ЗАДАЧА: Верни без изменений фрагмент рецензии на книгу Александра Гениса, начиная со слов «У него литературой» и заканчивая словами «необязательности своей жизни.».

Случай Гениса
Ольга Балла-Гертман
Случай Гениса
Александр Генис. Обратный адрес: автопортрет. — М.: Издательство АСТ; Редакция Елены Шубиной, 2016. — 444 с. — (Уроки чтения).
Ну да, «не похожа на предыдущие», как же, как же. — Это аннотация к новой книге Александра Гениса таким образом представляет её читателю, тут же объясняя: потому, мол, не похожа, что на сей раз литературы у Гениса меньше, а вот жизни больше (правда, спешит она добавить, — «юмора столько же»). Да Бог с ним, с юмором, — при всём неоспоримом, точном, можно даже сказать, профессиональном остроумии автора невозможно не думать, что дело тут — как и во всех предыдущих книгах Гениса — совсем не в нём. Юмор всё-таки — вещь инструментальная. Он — всего лишь способ дистанцироваться от предмета разговора. Чтобы, например, лучше его видеть. Или не попасть к этому предмету в зависимость. Сохранить свободу от него. Такой защитный панцирь. О да, у Гениса этот панцирь прочен и начищен до блеска. Но это потому, что ему есть что защищать.
Сам автор высказался на сей счёт так: «…я знаю, чем эта книга отличается от других моих — тем, что в ней нет цитат. Эта книжка о людях, а не о книгах, что для меня скорее необычно.» (1)
(Так и хочется сказать, что людей мы ведь тоже читаем, как книги, и уж из
А вот «литература» и «жизнь»… да как же их вообще возможно разделить? Изо всех сил стараясь избежать соблазна порассуждать вообще о том, что «литература» — не просто разновидность жизни, но одна из самых концентрированных, жгучих её разновидностей, жизнь, возведённая в степень, — скажем лишь о том, что в (редкостно счастливом, кажется) случае Гениса они совершенно тождественны.
У него литературой становится — пуще того, уже сразу возникает как литература (то есть — форма рефлексии, пристального и тщательно проговоренного видения) — что угодно. Хотя бы и пьянка ночь напролёт — которых, особенно говоря о своих американских годах, он описывает изрядно, а одна из глав книги так прямо и называется: «…О чём мы пили». О! Да обо всём! Уделяя столько внимания предметам (вроде бы) заведомо несерьёзным, Генис старательно создаёт у легковерного читателя обманчивое впечатление чрезвычайной лёгкости и необязательности своей жизни.
Счастливчик, баловень судьбы. Гедонист. Всю жизнь делал исключительно то, что хотел, — ну, почти. Жил в своё удовольствие. Вроде бы даже и усилий никаких не прикладывал. Всё легко давалось.

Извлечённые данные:
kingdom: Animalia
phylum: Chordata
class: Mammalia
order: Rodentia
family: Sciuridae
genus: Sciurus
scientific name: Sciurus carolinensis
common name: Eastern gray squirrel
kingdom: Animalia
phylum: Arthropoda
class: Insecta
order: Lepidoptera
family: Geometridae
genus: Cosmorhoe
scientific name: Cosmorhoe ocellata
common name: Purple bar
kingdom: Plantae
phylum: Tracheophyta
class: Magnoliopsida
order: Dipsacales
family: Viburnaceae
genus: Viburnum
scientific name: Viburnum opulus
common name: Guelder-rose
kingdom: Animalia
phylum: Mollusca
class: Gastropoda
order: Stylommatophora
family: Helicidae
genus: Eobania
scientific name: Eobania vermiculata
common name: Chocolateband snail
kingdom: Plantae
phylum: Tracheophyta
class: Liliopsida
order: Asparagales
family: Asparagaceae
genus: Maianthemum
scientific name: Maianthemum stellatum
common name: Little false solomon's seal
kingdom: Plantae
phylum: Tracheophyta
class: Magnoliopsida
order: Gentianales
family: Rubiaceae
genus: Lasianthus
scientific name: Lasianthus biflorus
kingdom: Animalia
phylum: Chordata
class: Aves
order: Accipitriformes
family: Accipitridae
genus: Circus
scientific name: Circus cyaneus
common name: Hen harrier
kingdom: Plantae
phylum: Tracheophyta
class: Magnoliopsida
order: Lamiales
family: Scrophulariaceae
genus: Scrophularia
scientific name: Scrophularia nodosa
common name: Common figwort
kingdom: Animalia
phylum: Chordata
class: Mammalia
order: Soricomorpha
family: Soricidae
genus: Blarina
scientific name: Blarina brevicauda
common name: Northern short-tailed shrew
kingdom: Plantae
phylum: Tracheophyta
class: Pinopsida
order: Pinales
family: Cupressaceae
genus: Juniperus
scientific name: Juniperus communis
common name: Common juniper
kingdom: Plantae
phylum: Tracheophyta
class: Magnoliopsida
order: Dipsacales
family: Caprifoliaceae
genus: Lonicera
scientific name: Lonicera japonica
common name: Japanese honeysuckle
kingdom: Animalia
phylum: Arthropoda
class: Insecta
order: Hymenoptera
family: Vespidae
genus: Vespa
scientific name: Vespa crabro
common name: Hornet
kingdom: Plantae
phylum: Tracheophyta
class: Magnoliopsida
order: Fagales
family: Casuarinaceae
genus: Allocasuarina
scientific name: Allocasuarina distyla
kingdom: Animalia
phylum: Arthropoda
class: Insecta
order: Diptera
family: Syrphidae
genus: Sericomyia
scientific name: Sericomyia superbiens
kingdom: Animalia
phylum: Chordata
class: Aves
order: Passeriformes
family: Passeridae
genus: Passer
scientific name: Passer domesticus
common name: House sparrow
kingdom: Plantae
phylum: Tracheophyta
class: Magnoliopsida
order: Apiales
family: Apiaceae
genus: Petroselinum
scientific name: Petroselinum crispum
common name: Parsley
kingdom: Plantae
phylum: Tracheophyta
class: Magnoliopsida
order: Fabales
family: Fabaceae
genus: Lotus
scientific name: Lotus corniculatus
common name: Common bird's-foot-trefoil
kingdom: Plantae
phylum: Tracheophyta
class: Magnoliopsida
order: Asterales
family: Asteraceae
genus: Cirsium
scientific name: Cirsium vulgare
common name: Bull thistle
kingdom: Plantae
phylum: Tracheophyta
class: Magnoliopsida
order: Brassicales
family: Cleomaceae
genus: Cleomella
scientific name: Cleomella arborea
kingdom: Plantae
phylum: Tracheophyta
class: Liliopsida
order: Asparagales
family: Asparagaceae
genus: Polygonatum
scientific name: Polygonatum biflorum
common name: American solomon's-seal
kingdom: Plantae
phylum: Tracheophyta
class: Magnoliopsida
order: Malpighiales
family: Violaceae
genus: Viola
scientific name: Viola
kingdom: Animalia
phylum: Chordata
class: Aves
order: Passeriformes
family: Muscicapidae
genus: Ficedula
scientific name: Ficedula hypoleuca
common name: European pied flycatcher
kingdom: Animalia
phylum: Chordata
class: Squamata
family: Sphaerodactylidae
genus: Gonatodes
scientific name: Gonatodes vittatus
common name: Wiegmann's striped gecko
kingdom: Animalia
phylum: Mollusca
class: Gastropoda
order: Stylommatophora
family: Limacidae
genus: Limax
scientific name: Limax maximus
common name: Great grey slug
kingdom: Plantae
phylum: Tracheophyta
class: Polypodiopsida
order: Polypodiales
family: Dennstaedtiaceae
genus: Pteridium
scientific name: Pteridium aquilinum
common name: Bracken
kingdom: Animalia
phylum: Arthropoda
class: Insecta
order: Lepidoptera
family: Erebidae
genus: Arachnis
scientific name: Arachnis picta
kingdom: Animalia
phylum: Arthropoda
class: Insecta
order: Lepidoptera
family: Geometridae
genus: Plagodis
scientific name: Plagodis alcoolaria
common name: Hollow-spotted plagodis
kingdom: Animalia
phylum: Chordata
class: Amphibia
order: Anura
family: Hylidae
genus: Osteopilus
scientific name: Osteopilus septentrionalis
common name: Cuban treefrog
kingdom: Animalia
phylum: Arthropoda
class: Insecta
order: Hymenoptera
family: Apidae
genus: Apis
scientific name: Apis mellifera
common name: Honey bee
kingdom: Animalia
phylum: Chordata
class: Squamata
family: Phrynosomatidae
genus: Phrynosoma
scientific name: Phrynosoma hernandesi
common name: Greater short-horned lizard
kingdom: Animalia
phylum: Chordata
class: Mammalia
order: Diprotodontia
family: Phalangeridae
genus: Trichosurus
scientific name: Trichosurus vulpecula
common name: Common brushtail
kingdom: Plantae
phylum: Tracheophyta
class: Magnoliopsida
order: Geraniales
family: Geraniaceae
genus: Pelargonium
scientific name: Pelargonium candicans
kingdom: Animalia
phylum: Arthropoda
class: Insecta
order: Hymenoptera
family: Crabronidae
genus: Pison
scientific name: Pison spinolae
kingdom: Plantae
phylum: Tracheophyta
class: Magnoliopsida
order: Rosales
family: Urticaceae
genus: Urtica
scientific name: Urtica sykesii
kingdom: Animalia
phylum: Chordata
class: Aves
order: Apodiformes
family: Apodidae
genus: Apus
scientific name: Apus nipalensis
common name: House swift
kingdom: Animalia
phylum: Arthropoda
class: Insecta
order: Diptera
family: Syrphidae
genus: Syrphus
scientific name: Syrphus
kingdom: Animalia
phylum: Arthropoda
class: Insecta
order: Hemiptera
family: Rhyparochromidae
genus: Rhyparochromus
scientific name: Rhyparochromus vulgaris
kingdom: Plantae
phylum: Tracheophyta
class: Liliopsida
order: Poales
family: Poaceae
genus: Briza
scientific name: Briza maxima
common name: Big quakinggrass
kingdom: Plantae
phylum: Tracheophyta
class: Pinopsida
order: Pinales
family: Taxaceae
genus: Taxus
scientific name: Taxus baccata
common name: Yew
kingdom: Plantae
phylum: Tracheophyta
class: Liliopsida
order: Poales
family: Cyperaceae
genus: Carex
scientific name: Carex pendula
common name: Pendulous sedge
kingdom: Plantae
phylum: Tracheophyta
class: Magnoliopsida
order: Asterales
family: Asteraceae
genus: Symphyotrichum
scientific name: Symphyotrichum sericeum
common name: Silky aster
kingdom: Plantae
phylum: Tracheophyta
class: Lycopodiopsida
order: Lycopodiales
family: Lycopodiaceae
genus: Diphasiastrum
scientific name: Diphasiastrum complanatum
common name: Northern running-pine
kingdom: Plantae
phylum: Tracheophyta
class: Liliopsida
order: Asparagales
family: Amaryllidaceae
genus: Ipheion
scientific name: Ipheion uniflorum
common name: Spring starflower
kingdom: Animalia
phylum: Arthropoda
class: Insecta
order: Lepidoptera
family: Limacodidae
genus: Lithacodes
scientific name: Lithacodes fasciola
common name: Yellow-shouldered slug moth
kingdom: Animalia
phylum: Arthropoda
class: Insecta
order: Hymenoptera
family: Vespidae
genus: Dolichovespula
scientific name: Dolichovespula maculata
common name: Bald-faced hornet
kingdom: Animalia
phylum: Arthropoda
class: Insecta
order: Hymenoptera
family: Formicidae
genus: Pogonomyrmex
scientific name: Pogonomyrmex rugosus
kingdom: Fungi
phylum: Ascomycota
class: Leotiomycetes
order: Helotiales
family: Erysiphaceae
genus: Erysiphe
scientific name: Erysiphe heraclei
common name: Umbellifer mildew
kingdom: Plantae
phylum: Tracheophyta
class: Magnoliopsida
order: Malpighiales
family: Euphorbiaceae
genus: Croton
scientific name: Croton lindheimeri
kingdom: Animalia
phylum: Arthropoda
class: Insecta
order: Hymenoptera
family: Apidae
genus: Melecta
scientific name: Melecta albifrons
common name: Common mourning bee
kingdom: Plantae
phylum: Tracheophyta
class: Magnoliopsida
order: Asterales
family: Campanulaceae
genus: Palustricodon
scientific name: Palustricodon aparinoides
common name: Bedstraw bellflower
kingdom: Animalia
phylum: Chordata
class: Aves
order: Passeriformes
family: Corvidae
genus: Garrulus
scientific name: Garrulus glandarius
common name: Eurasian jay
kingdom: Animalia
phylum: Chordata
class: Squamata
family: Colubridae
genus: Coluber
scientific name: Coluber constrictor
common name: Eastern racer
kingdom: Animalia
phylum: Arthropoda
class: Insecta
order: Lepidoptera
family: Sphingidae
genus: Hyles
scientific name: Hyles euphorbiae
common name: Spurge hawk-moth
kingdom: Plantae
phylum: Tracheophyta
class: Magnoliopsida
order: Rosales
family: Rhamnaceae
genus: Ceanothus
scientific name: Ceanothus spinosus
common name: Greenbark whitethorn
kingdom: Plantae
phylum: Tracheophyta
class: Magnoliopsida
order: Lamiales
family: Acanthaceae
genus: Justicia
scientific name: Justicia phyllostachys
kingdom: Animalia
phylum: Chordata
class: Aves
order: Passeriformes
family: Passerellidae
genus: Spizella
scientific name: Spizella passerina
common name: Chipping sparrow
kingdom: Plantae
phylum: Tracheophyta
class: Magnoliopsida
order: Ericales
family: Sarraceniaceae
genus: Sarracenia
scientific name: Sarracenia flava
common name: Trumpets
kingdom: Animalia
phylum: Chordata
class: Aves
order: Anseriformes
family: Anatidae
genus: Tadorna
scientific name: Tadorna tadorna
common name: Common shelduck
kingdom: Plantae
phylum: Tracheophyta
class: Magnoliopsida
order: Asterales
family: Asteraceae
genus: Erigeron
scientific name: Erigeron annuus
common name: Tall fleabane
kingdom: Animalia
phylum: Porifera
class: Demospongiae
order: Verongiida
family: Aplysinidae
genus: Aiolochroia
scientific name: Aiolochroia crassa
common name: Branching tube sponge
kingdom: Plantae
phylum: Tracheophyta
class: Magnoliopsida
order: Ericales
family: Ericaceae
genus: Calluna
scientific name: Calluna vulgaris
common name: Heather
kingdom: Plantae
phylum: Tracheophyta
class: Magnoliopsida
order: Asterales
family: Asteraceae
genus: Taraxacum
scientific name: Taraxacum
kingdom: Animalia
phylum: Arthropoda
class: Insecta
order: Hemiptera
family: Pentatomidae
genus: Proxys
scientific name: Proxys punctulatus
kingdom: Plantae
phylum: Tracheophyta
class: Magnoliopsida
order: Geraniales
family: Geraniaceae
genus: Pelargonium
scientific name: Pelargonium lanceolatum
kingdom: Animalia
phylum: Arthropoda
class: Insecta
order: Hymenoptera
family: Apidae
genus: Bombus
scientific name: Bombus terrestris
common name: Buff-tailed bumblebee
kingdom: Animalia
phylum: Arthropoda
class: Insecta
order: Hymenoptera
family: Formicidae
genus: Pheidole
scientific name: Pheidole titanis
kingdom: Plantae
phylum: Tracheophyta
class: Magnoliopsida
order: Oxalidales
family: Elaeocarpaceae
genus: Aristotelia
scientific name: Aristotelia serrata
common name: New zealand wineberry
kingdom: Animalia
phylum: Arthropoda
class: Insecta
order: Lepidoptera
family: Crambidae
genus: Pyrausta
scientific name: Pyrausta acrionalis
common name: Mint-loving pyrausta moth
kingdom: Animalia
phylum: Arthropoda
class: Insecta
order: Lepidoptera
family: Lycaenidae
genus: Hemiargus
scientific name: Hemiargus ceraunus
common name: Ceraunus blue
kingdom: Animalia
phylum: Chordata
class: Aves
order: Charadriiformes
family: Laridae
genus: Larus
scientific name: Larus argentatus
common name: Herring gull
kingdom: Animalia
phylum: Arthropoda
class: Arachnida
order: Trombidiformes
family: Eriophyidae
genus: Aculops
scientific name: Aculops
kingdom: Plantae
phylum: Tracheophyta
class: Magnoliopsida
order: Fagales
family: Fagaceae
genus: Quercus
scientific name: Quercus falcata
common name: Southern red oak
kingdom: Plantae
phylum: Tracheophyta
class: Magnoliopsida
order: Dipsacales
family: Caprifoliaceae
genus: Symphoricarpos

ВЫПОЛНЕННОЕ ЗАДАНИЕ:
У него литературой становится — пуще того, уже сразу возникает как литература (то есть — форма рефлексии, пристального и тщательно проговоренного видения) — что угодно. Хотя бы и пьянка ночь напролёт — которых, особенно говоря о своих американских годах, он описывает изрядно, а одна из глав книги так прямо и называется: «…О чём мы пили». О! Да обо всём! Уделяя столько внимания предметам (вроде бы) заведомо несерьёзным, Генис старательно создаёт у легковерного читателя обманчивое впечатление чрезвычайной лёгкости и необязательности своей жизни.